[[ Input material, beginning ]]

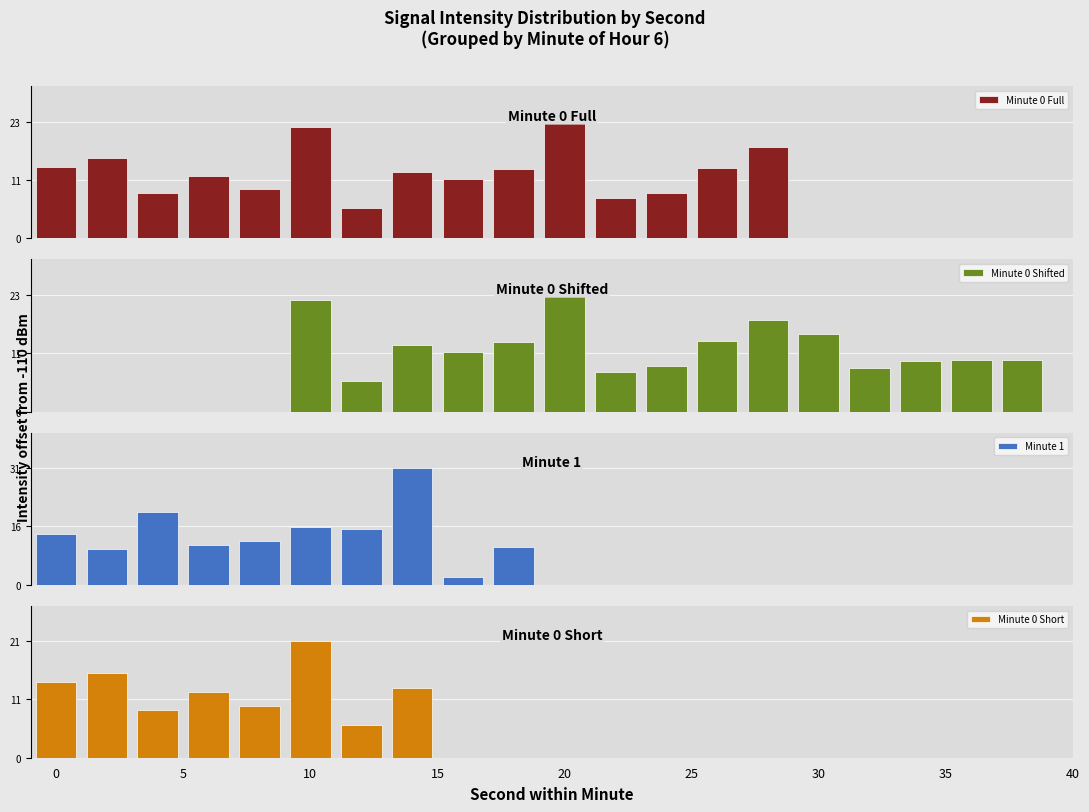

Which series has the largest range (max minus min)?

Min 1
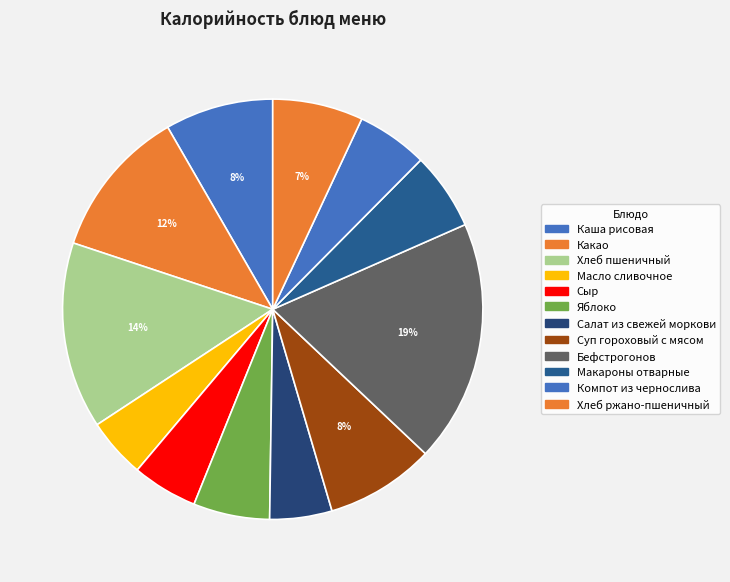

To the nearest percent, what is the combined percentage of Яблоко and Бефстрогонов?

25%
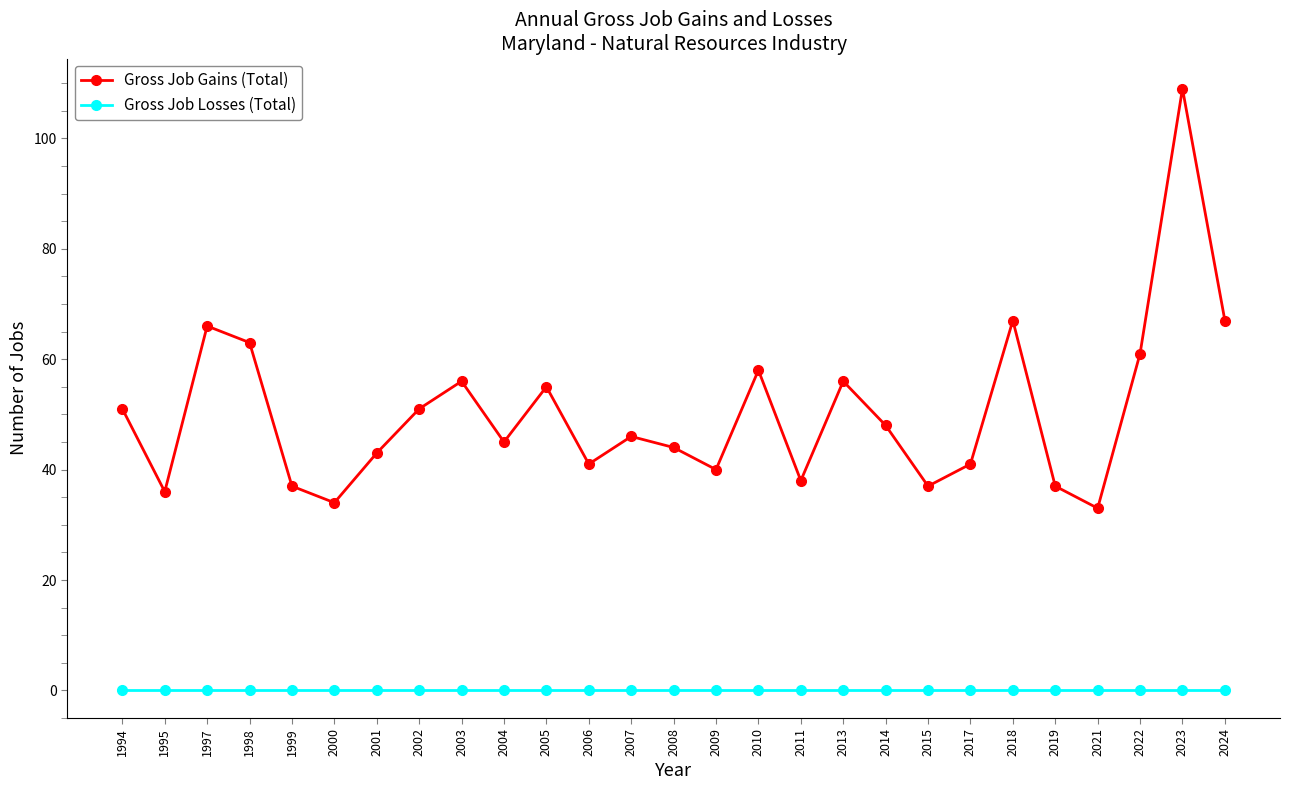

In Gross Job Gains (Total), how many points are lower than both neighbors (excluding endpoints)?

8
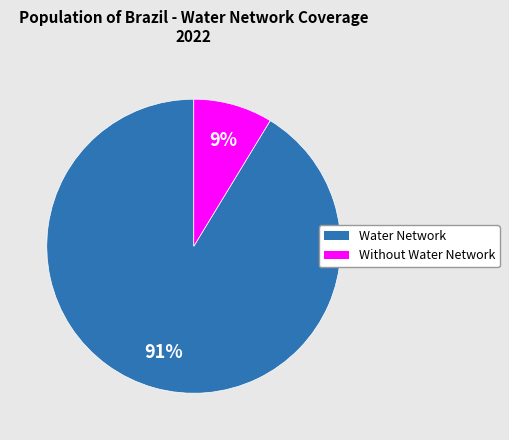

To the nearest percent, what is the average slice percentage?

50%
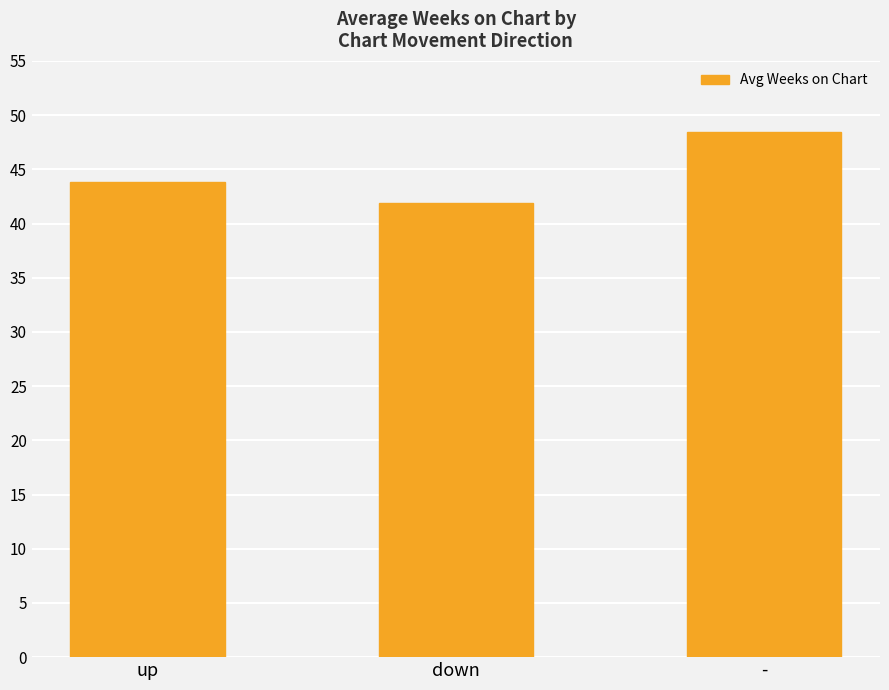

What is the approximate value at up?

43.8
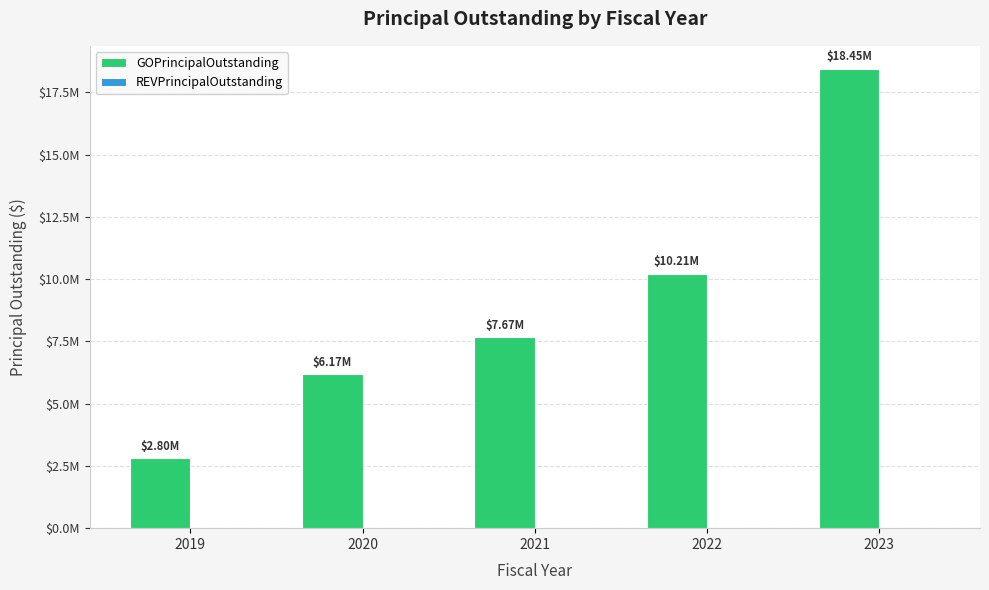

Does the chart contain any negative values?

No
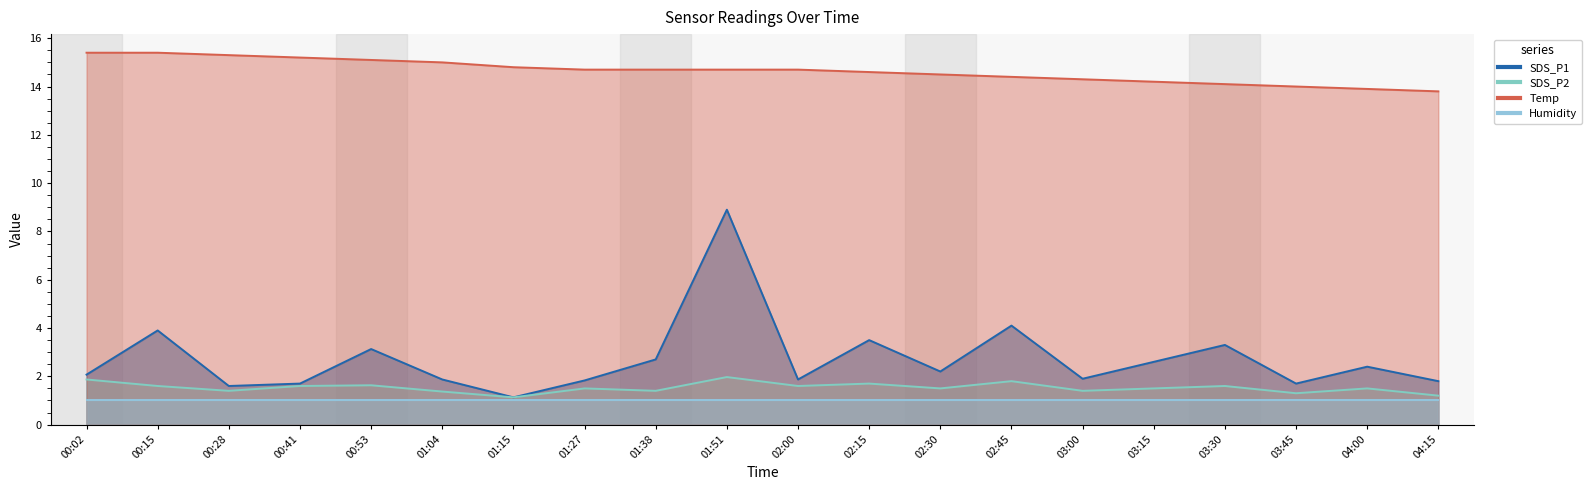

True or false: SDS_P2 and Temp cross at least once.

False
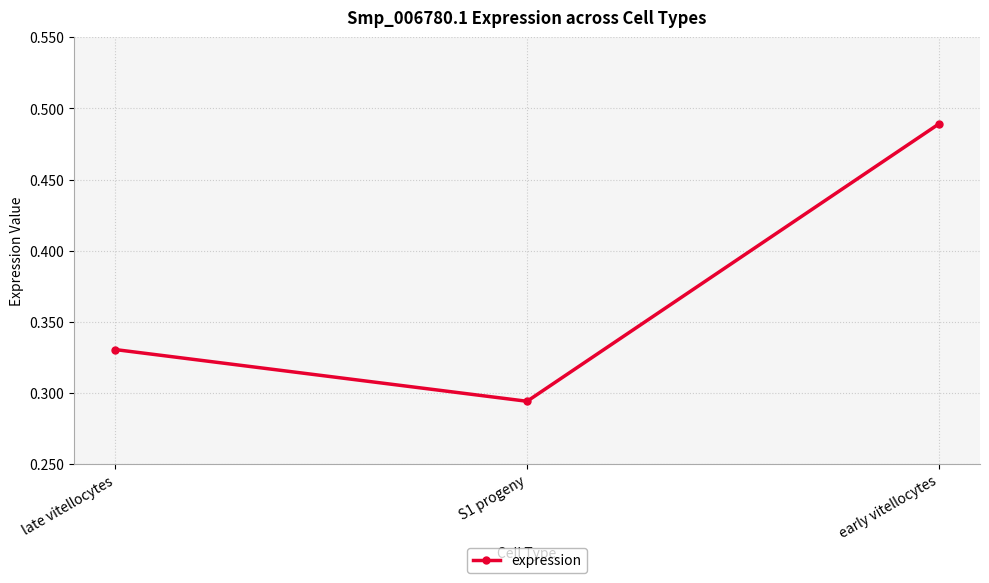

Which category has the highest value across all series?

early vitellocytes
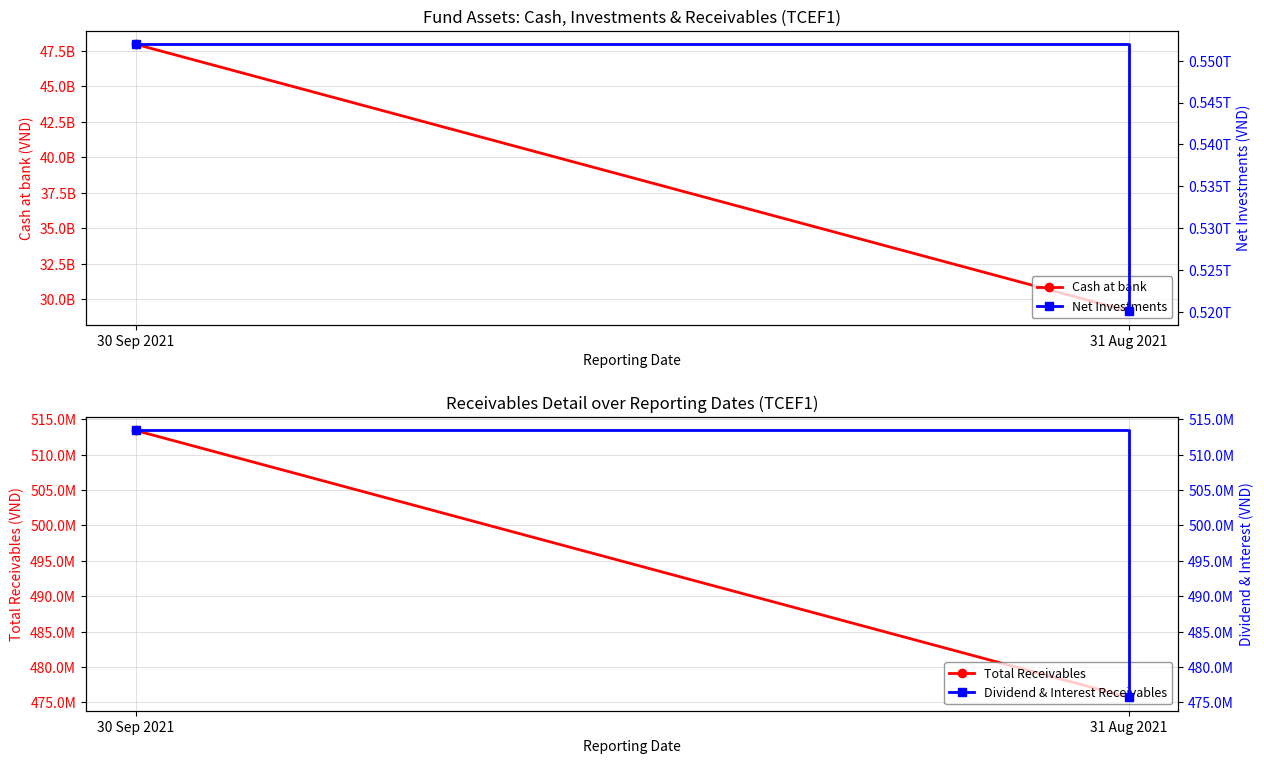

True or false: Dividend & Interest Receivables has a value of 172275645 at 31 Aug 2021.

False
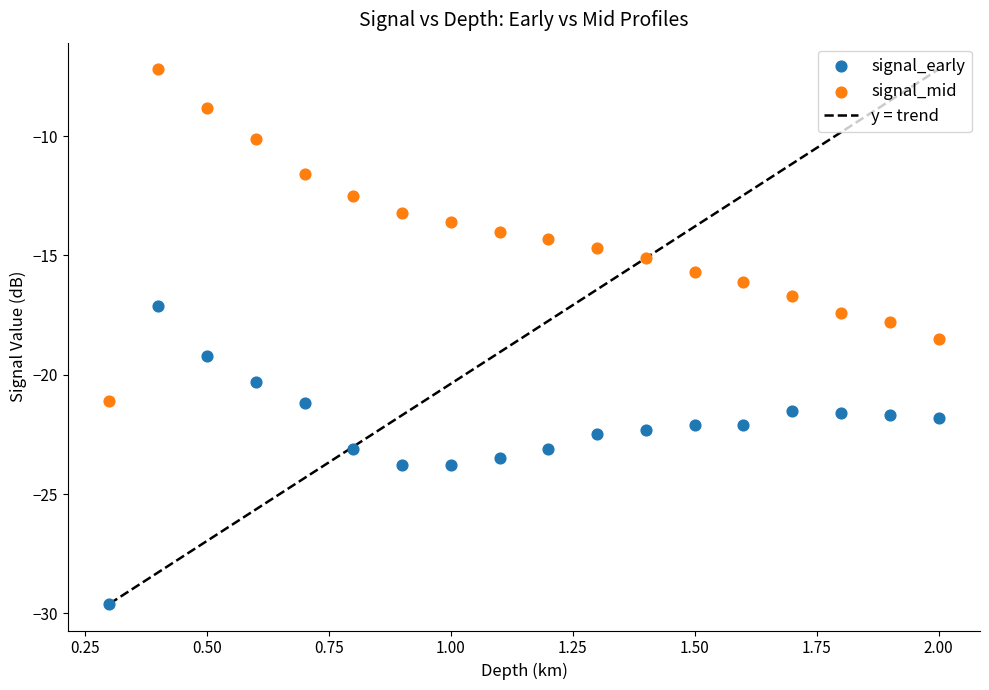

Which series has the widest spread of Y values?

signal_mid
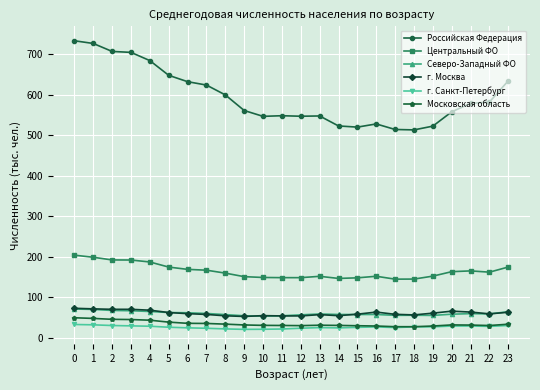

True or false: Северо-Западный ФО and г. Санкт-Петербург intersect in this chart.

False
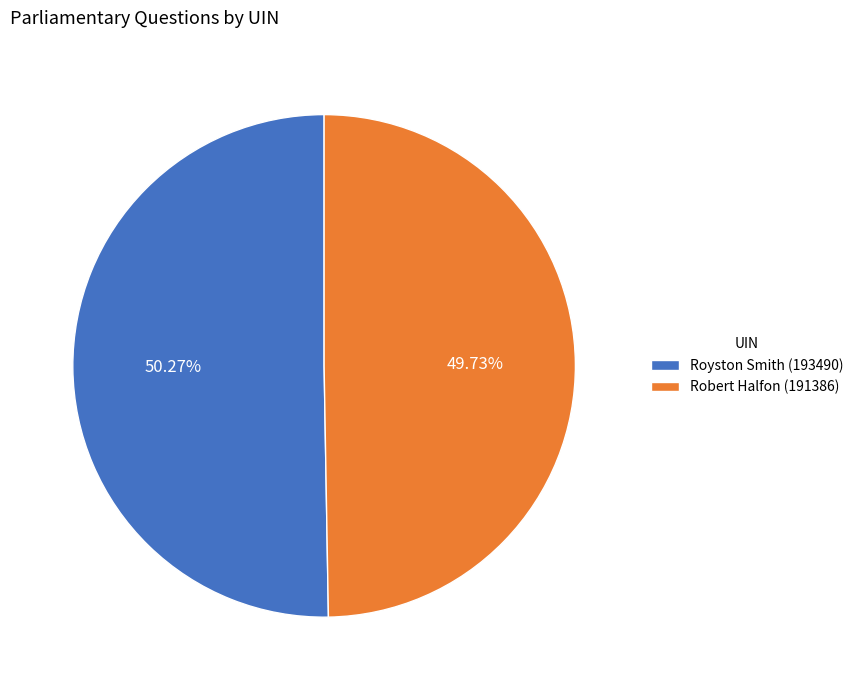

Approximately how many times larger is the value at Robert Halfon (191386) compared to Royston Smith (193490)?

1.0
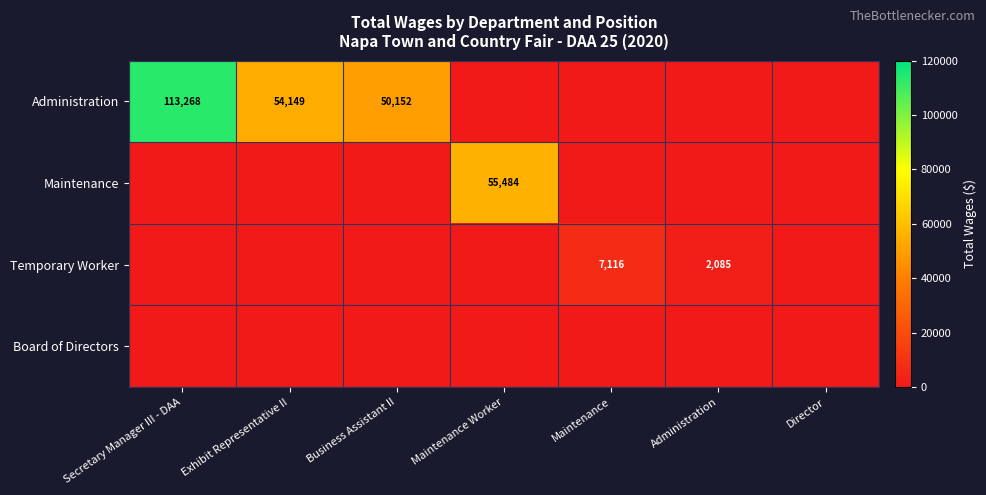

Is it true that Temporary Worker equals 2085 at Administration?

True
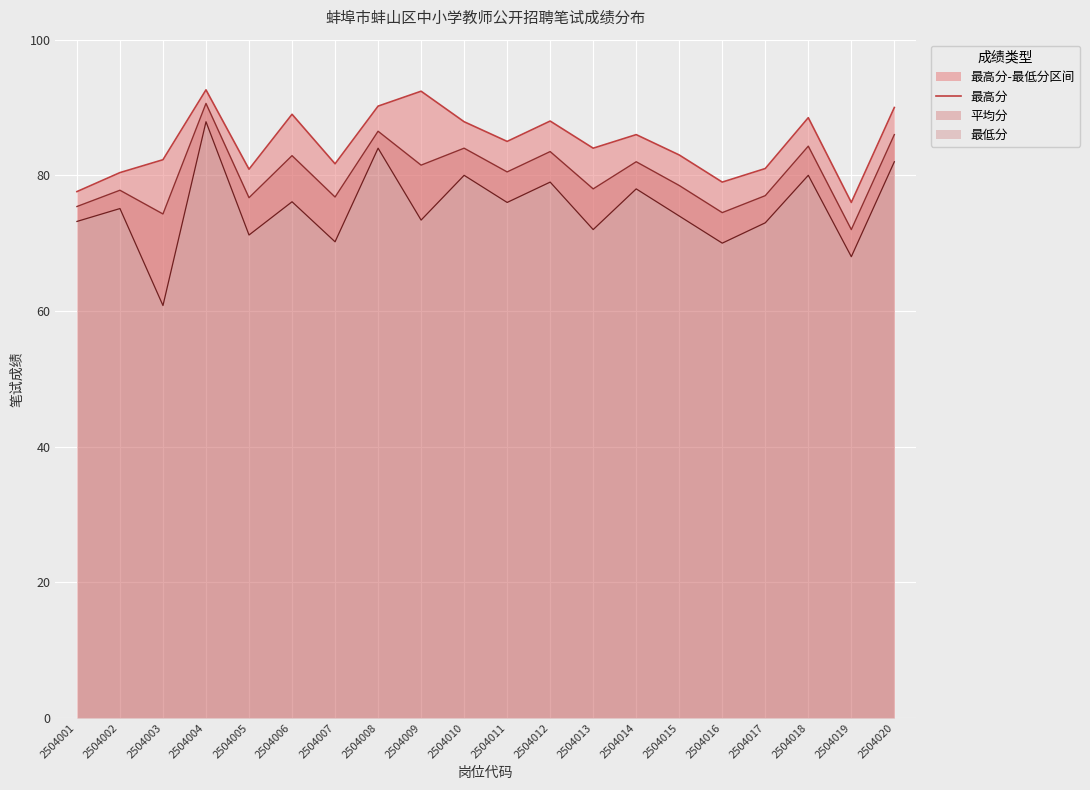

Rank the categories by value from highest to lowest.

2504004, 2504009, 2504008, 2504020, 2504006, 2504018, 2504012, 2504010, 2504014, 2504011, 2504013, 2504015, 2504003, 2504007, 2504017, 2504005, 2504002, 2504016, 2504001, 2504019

[[ Input material, end ]]

- [Work to complete] Please select each line above that contains the word "many" and copy those lines.

- [Completed exercise]
In Gross Job Gains (Total), how many points are lower than both neighbors (excluding endpoints)?
Approximately how many times larger is the value at Robert Halfon (191386) compared to Royston Smith (193490)?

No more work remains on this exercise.